18. Right to information
If the provider of a B2C online marketplace becomes aware that an illegal product or service has been offered through its services, the provider must inform consumers who purchased the illegal product or service of this fact and disclose the identity of the trader and any relevant means of redress (Art 32). This shall apply to any purchases within the six months preceding the moment that the provider became aware of the illegality. If the provider does not have contact details of the consumers, the respective information must be made publicly available.

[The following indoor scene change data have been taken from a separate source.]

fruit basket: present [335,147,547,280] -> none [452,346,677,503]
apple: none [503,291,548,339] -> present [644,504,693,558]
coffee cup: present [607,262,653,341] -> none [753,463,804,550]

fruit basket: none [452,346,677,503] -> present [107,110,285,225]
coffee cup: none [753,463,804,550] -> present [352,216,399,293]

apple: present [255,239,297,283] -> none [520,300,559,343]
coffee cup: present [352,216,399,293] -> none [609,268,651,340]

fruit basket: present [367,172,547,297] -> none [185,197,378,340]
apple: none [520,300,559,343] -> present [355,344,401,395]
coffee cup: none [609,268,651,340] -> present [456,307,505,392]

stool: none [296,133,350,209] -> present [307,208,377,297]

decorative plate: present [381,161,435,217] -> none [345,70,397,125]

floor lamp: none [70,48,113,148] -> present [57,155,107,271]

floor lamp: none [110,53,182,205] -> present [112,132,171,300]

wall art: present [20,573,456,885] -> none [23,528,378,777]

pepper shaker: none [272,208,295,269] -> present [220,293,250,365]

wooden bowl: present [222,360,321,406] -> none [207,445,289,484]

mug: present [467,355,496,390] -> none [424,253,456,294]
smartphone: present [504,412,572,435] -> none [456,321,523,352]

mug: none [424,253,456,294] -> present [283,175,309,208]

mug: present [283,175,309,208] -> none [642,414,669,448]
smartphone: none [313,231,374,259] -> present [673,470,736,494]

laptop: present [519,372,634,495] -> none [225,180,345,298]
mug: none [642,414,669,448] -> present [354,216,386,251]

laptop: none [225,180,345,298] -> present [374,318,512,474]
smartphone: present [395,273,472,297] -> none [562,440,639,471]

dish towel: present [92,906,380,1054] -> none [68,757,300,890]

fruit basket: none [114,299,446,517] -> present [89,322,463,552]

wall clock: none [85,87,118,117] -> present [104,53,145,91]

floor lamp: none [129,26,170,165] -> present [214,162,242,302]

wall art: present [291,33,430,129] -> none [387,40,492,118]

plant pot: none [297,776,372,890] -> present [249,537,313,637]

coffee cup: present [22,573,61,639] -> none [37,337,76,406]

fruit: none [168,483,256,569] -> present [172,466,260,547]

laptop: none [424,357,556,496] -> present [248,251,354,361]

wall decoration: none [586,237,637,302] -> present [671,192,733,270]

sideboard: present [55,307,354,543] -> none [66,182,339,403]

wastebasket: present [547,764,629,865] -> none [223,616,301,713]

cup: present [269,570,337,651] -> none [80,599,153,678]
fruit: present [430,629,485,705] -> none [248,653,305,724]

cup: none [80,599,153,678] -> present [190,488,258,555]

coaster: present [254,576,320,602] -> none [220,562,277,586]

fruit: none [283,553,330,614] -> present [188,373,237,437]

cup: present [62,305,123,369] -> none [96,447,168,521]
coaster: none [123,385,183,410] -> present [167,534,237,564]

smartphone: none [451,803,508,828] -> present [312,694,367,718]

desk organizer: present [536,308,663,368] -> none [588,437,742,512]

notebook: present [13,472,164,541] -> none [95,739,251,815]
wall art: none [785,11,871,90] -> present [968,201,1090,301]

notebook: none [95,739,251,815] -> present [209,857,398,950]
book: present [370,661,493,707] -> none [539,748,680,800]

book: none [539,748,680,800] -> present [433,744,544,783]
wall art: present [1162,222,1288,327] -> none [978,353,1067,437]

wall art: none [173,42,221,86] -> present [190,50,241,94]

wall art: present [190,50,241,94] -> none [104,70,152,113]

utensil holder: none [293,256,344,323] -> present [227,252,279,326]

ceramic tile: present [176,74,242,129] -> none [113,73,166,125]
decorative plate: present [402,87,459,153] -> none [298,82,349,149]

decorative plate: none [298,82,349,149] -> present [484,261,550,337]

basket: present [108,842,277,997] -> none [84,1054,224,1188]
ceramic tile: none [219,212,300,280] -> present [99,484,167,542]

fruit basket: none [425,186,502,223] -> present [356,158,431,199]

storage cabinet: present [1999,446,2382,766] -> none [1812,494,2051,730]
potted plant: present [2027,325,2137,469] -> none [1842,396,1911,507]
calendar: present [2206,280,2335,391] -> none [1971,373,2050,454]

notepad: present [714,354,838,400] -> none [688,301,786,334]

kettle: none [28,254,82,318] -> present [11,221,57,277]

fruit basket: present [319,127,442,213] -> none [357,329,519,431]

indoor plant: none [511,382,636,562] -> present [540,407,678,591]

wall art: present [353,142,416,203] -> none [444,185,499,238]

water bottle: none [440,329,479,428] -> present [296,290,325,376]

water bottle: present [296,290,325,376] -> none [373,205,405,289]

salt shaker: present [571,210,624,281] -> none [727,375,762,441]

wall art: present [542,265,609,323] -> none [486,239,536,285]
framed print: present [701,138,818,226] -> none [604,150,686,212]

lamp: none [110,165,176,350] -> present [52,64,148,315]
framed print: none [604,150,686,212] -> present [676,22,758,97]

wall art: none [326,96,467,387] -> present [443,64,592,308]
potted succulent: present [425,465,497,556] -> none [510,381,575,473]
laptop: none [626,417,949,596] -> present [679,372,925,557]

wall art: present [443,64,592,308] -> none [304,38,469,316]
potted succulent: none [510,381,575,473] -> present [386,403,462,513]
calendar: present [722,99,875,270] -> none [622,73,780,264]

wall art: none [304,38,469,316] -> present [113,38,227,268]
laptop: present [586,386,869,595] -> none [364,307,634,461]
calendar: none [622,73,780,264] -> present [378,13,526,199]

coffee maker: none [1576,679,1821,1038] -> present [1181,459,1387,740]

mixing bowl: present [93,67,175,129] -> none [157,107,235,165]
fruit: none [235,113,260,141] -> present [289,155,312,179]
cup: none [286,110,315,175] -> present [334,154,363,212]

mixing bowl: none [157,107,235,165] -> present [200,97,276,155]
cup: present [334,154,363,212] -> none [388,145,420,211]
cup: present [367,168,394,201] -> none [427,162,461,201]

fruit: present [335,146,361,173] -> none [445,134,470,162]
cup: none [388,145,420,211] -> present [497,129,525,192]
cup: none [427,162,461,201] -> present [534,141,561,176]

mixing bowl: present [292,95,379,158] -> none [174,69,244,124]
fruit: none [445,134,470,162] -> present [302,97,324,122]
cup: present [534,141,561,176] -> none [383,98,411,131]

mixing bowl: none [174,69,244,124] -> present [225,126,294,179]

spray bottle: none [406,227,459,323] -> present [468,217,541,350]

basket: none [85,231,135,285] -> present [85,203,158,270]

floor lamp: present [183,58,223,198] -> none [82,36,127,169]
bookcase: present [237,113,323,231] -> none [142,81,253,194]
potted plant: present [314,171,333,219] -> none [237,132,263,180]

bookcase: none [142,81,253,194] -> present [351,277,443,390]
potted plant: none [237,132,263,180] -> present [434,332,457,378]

19. Due diligence obligations for VLOPs / VLOSEs
Lastly, VLOPs and VLOSEs face extensive additional compliance obligations under Chapter III, Section 5 DSA. Specifically, providers of VLOPs and VLOSEs must undertake the following:
- conduct a risk assessment (Art 34) and implement risk mitigation measures (Art 35)
- implement a crisis response mechanism (Art 36)
- commission annual independent compliance audits (Art 37)
- implement at least one non-profiling-based recommender system option (Art 38)
- observe heightened advertising transparency (Art 39)
- provide data access and scrutiny to supervisory authorities (Art 40)
- install a compliance function, such as a “DSA Officer” (Art 41)
- file additional transparency reports (Art 42)
- pay supervisory fees (Art 43)
*Obligations 4 and 8 – 18 (except for the obligation pursuant to Art 24(3) DSA to communicate to the Digital Services Coordinator updated information on average monthly active users) do not apply to online platforms that qualify as micro or small enterprises as defined in Commission Recommendation 2003/361/EC (i.e., those with fewer than 50 employees and less than EUR 10 million in annual turnover) that are not VLOPs.
**Obligations 8 – 18 (applicable to online platforms) do not apply to providers of hosting services in case that the dissemination activity of the service to the public is merely a minor and purely ancillary feature of another service, or a minor function of the main service, and it cannot be used separately due to objective and technical reasons (of course, integrating the feature or functionality into another service should not be an attempt to circumvent the application of the DSA obligations).